7月の1日に起きたとされる4歳児誘拐殺人の犯人が中学一年生だった、とする報道がされています。被害者の父親は、犯人を極刑(死刑)にして欲しい、と発言していたようですが、その犯人は12歳の少年でした。怒りの矛先(ほこさき)はどこへ向かうべきなのでしょうか?
9日には”社会全体として反省すべき”とする福田官房長官の発言もありました。ここで言う社会とは一体なんのことでしょうか?
”ヒト”は自分以外の人間とかかわることによって、社会的な存在としての”人間”に成長するとされています。つまり、別の人間と関わる場所はすべて社会ということになります。12歳の少年にとっての社会とは、おそらく家庭であり、学校であり、地域社会であり、各種メディアだろう、と思います。
地域社会はあって無いようなものだし、マスコミなどのメディアは他の少年らと共通であることから、残る家庭と学校の比重が上がります。つまり、父親の怒りの矛先の半分は少年の家庭に向かっている、とも言えますが、その家族はこの先ずっと社会的制裁を受けることになると想像されるため、これ以上責めるのも酷な話です。
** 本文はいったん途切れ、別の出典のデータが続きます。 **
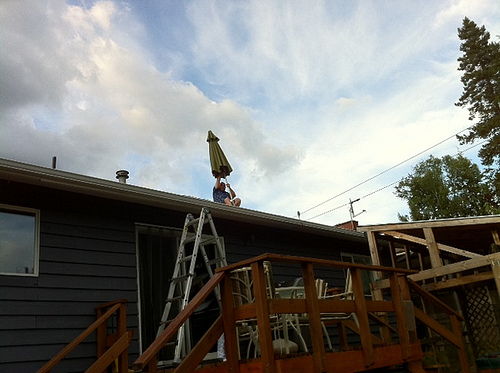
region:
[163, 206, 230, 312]
a stainless ladder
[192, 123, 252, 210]
a man holding an umbrella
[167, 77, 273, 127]
a white clouds in the sky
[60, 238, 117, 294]
the house wall is painted into grey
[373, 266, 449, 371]
a stairs that is made of wood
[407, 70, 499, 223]
trees at the right side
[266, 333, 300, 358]
a white box under the table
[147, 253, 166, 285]
the curtain is color white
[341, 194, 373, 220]
the top part of the electrical post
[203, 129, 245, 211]
a man holding a large umbrella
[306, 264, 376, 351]
a plastic chair on a wooden floor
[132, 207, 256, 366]
a large metal ladder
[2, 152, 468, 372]
a dark grey colored house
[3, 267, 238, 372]
a set of wooden stairs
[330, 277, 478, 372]
a set of wooden stairs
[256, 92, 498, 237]
a long line of electric wires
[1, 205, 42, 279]
a window on a house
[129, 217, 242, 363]
a large glass door for a house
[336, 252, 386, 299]
a window on a house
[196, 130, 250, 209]
a man on the roof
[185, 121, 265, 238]
a man on the roof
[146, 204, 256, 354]
a metal silver ladder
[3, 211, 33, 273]
a window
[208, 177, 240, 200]
man on the roof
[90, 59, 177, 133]
the clouds are white in the sky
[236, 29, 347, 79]
clouds are in the sky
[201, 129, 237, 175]
a closed umbrella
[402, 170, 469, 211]
the green tree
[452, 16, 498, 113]
a tall tree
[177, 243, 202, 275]
a ladder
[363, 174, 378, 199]
electrical lines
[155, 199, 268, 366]
this is a ladder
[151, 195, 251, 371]
the ladder is silver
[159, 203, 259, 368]
a metal ladder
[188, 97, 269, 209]
he is holding an umbrella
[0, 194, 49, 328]
here is a window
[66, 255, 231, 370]
the railing is made of wood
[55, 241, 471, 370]
a wooden deck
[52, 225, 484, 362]
the deck is made of wood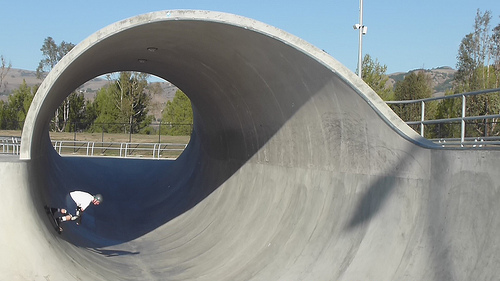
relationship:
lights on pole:
[351, 22, 372, 35] [355, 0, 367, 81]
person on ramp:
[33, 133, 134, 242] [39, 56, 346, 278]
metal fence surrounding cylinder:
[386, 86, 498, 146] [77, 52, 352, 279]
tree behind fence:
[454, 15, 485, 144] [379, 83, 484, 147]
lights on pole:
[351, 22, 372, 35] [359, 2, 363, 78]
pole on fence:
[421, 86, 463, 108] [378, 85, 495, 147]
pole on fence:
[414, 94, 431, 144] [381, 85, 496, 131]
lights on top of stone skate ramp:
[132, 43, 167, 70] [152, 22, 497, 279]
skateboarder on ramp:
[51, 177, 118, 234] [0, 11, 499, 277]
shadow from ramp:
[93, 246, 143, 262] [0, 11, 499, 277]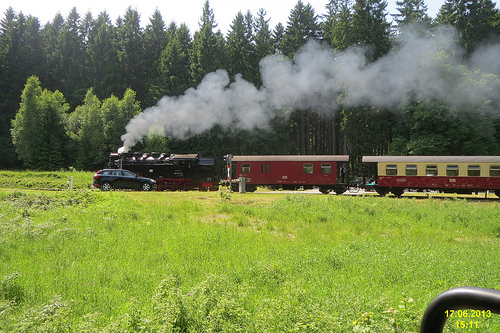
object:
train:
[106, 151, 500, 198]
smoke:
[119, 20, 500, 153]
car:
[92, 168, 156, 191]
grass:
[1, 192, 498, 330]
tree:
[187, 1, 226, 191]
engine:
[108, 152, 220, 191]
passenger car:
[231, 155, 351, 194]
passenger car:
[360, 155, 499, 198]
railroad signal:
[223, 153, 232, 194]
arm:
[220, 179, 236, 184]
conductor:
[340, 166, 347, 183]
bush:
[9, 74, 41, 171]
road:
[35, 186, 500, 204]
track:
[0, 182, 496, 200]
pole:
[420, 286, 499, 332]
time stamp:
[445, 310, 492, 329]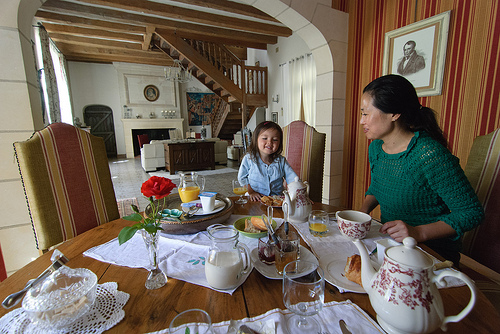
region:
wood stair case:
[131, 20, 274, 147]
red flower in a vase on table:
[122, 170, 172, 297]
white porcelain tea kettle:
[345, 225, 484, 330]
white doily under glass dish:
[4, 260, 139, 332]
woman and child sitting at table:
[223, 69, 483, 251]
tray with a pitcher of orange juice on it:
[144, 161, 224, 229]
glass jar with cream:
[192, 220, 256, 296]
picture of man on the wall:
[375, 12, 460, 110]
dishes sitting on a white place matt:
[290, 191, 477, 308]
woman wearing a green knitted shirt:
[342, 57, 489, 250]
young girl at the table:
[238, 105, 308, 209]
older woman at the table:
[344, 59, 479, 260]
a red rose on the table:
[113, 162, 193, 292]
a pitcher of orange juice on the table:
[171, 166, 213, 210]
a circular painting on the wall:
[133, 75, 172, 107]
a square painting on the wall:
[366, 5, 465, 100]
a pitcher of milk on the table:
[191, 208, 261, 293]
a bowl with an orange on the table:
[231, 206, 279, 237]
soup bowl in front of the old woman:
[326, 196, 383, 244]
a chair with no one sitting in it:
[6, 96, 141, 253]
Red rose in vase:
[115, 164, 184, 296]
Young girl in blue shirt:
[235, 111, 310, 211]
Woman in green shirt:
[347, 69, 489, 267]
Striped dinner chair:
[7, 117, 129, 257]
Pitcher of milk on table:
[192, 218, 252, 300]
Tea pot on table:
[346, 232, 484, 331]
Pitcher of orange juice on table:
[174, 164, 204, 210]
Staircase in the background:
[139, 18, 263, 153]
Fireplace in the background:
[121, 100, 191, 163]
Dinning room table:
[4, 188, 498, 330]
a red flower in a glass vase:
[107, 173, 198, 306]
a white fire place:
[119, 100, 206, 165]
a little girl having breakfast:
[231, 115, 332, 196]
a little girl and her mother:
[236, 82, 484, 247]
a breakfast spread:
[51, 152, 422, 331]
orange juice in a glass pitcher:
[170, 162, 215, 207]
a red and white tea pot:
[346, 220, 443, 332]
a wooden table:
[37, 188, 454, 330]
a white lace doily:
[7, 292, 129, 329]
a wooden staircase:
[142, 35, 279, 149]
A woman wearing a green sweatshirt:
[346, 67, 466, 252]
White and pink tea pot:
[353, 225, 464, 332]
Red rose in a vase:
[118, 170, 185, 272]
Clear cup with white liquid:
[198, 215, 261, 287]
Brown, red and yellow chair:
[16, 118, 119, 248]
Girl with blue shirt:
[234, 127, 312, 209]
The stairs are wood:
[151, 25, 270, 155]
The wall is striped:
[348, 13, 491, 155]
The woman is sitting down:
[353, 70, 490, 305]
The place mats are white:
[278, 197, 469, 287]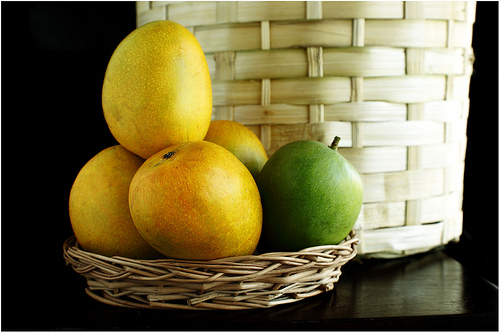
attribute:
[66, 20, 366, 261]
mangos — balanced, plentiful, green, yellow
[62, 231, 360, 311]
basket — brown, holding fruit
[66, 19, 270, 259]
four mangos — ripe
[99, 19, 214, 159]
mango — on top, yellow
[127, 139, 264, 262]
mango — yellow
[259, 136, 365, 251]
mango — green, next to yellow ones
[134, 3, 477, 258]
basket — large, light, big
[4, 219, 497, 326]
table — shiny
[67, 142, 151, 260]
fruit — yellow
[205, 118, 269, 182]
mango — yellow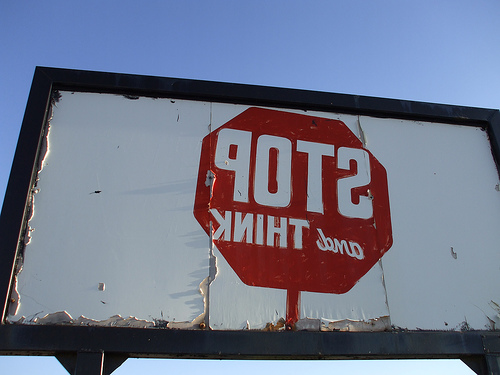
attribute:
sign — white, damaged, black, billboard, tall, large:
[0, 64, 499, 374]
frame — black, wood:
[3, 64, 499, 374]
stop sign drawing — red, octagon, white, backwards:
[192, 109, 394, 331]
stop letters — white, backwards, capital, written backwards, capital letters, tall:
[214, 129, 375, 220]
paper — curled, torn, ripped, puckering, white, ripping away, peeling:
[6, 86, 499, 342]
もう一方の学校もあわてることになります。担任の先生、教頭先生、校長先生。その中学校の人事権を持っている教育委員会。その委員選出に関わる地方の議会。
このレベルで終わるのであれば、長崎の地域的な問題、ということになりそうですが、そういう次元の話ではないだろうと思います。となれば、
学校を指導すべき文部科学省、地方の議会に影響力がある自民党、民主党、公明党、などの政党。それらの政党に圧力を加える各種団体。そして政治家を選挙で選んだ有権者。怒りの矛先の残りの半分の一端は、自分自身に戻ってきます。
最後に12歳の少年に働いていたと考えられる心理について考えてみたい、と思います。この心理が厄介なのは、本人さえその事実に気がついていないだろう、ということです。大人であっても、理由がよくわからないまま、その場の空気に流されて思わぬ事態に陥ることがあります。
少年の犯行について、おそらく周りの大人たちが恐れているのは、少年の犯行は人間なら誰もが持っている防衛機制のひとつではないか、と疑っているためではないかと思います。
本当は別に怒りや恐怖を感じている対象があっても、さまざまな制限からその対象に直接ぶつかることができないために、代理となる別の人に怒りをぶつけたり(置き換え)、その対象のまねをすること(攻撃者との同一視)があり得るからです。
その怒りや恐怖の対象がもし自分だったらどうしようか、と周りの大人たちは恐れることになるのだろうと思います。ところが、本人にも気がつかない無意識のレベルで行われているため、仮にその対象(犯人)がいたとしても、表ざたにされることはない、と思われます。